# Tuning Logistic Regression

In [15]:
from sklearn.linear_model import LogisticRegression
from sklearn.metrics import roc_auc_score
import pandas as pd 
import numpy as np 
import optuna

In [16]:
xtrain = pd.read_csv('scaled_data/xtrain.csv', index_col = 0)
xtest = pd.read_csv('scaled_data/xtest.csv', index_col = 0)
ytrain = pd.read_csv('scaled_data/ytrain.csv', index_col = 0)
ytest = pd.read_csv('scaled_data/ytest.csv', index_col = 0)

In [17]:
ytest = ytest.to_numpy().flatten()
ytest.shape

(172572,)

In [18]:
ytrain = ytrain.to_numpy().flatten()
ytrain.shape

(402668,)

In [25]:
# define the objective function
def objective(trial: optuna.Trial, 
              xtrain: pd.DataFrame, 
              ytrain: pd.DataFrame, 
              xtest: pd.DataFrame, 
              ytest: pd.DataFrame) -> float:
    
    # Suggest hyperparameters to tune
    penalty = trial.suggest_categorical('penalty', ['l1', 'l2'])
    C = trial.suggest_loguniform('C', 1e-5, 1e5)
    # solver = trial.suggest_categorical('solver', ['newton-cg', 'liblinear'])
    max_iter = trial.suggest_int('max_iter', 50, 500)
    class_weight = trial.suggest_categorical('class_weight', [None, 'balanced'])

    
    # Create the model with the suggested hyperparameters
    model = LogisticRegression(
        penalty=penalty,
        C=C,
        solver=solver,
        max_iter=max_iter,
        class_weight=class_weight
    )
    
    # Train the model
    model.fit(xtrain, ytrain)

    y_pred_proba = model.predict_proba(xtest)
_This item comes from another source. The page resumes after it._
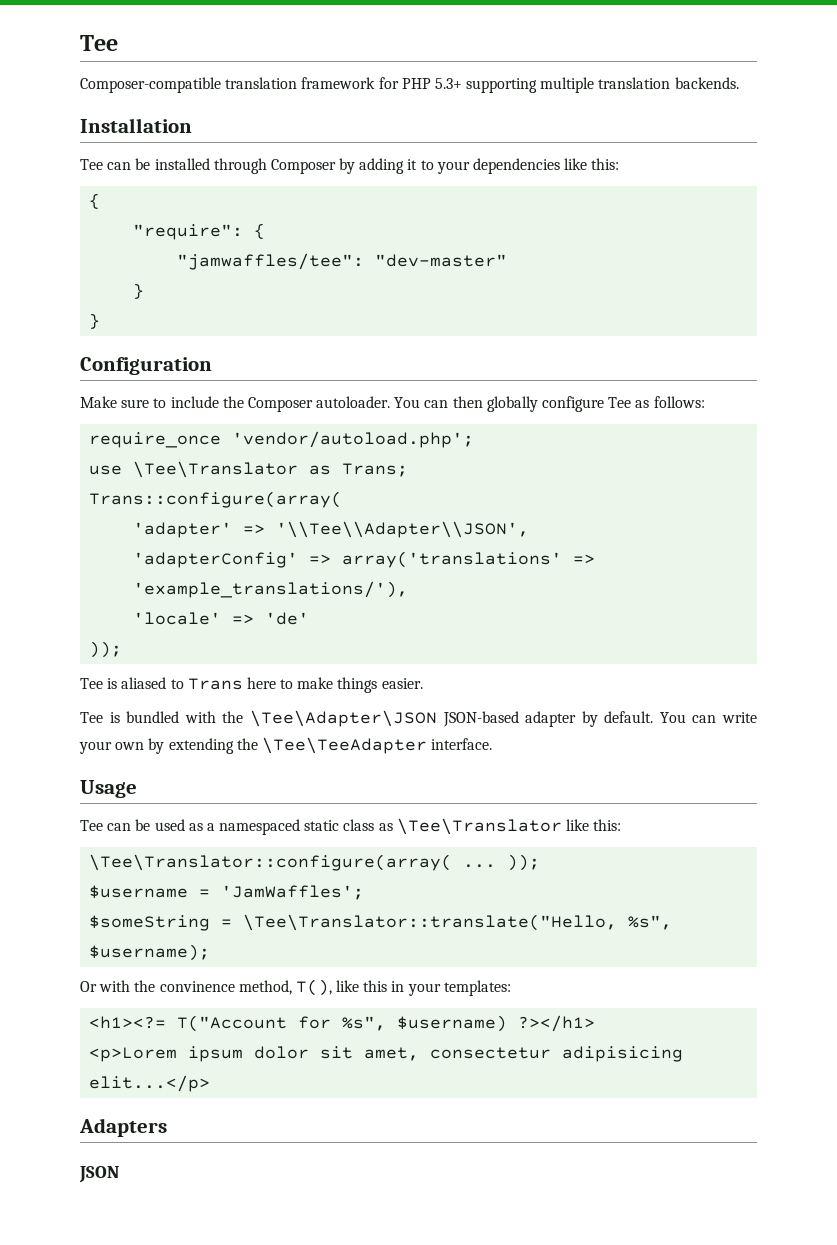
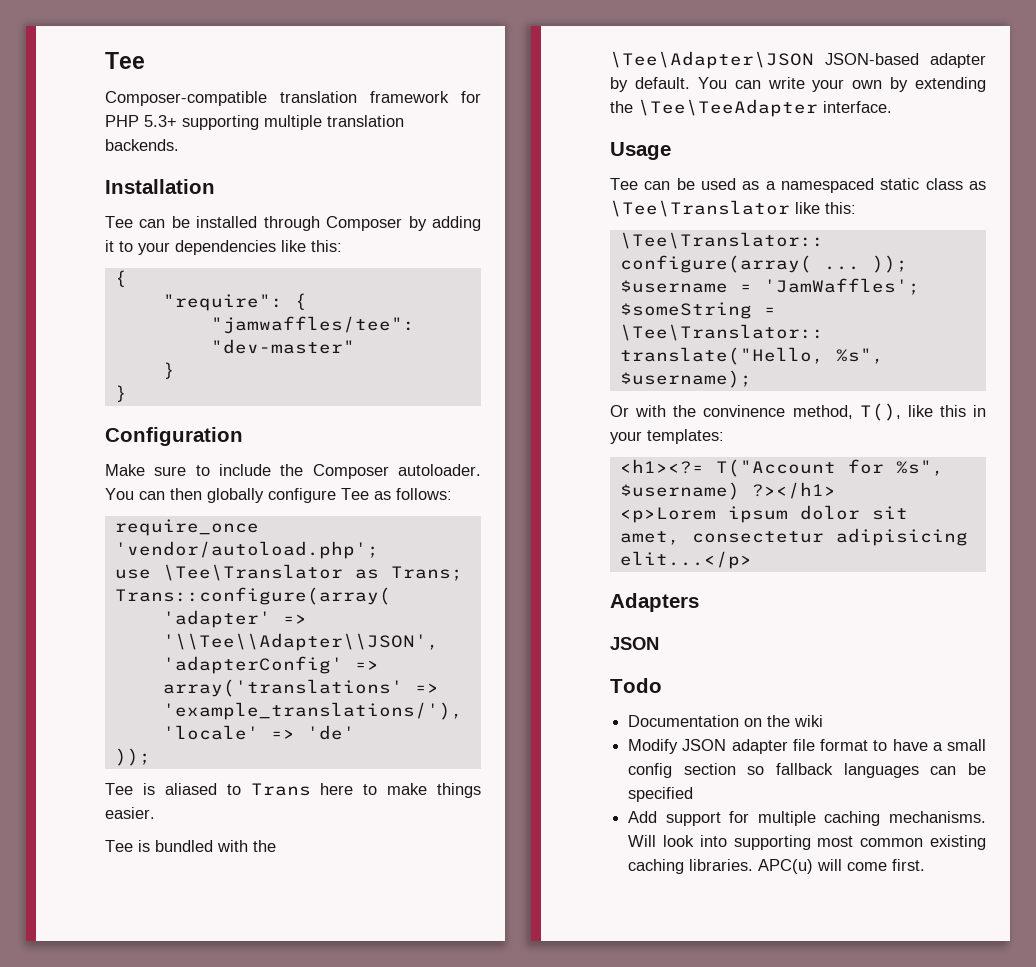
(119, 1174) none -> [610,678,662,693] [628,715,824,727] [628,739,986,754] [628,763,986,778] [628,787,694,802] [628,811,986,826] [628,835,986,850] [628,859,926,874] // Todo // Documentation on the wiki // Modify JSON adapter file format to have a small config section so fallback languages can be specified // Add support for multiple caching mechanisms. Will look into supporting most common existing caching libraries. APC(u) will come first.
    roc_auc = roc_auc_score(ytest, y_pred_proba[:, 1])

    return float(roc_auc)

In [None]:
# Create a study object and specify the optimization direction
study = optuna.create_study(direction='maximize')

# Optimize the objective function
study.optimize(lambda trial: objective(trial, 
                                       xtrain = xtrain, 
                                       xtest = xtest,
                                       ytrain = ytrain,
                                       ytest = ytest), n_trials=100)

# Print the best hyperparameters
print('Best hyperparameters:', study.best_params)
print('Best score:', study.best_value)

In [27]:
hyperparams = {
    'penalty': 'l2', 
    'C': 0.3255323004350203, 
    'solver': 'liblinear', 
    'max_iter': 486, 
    'class_weight': 'balanced'
    }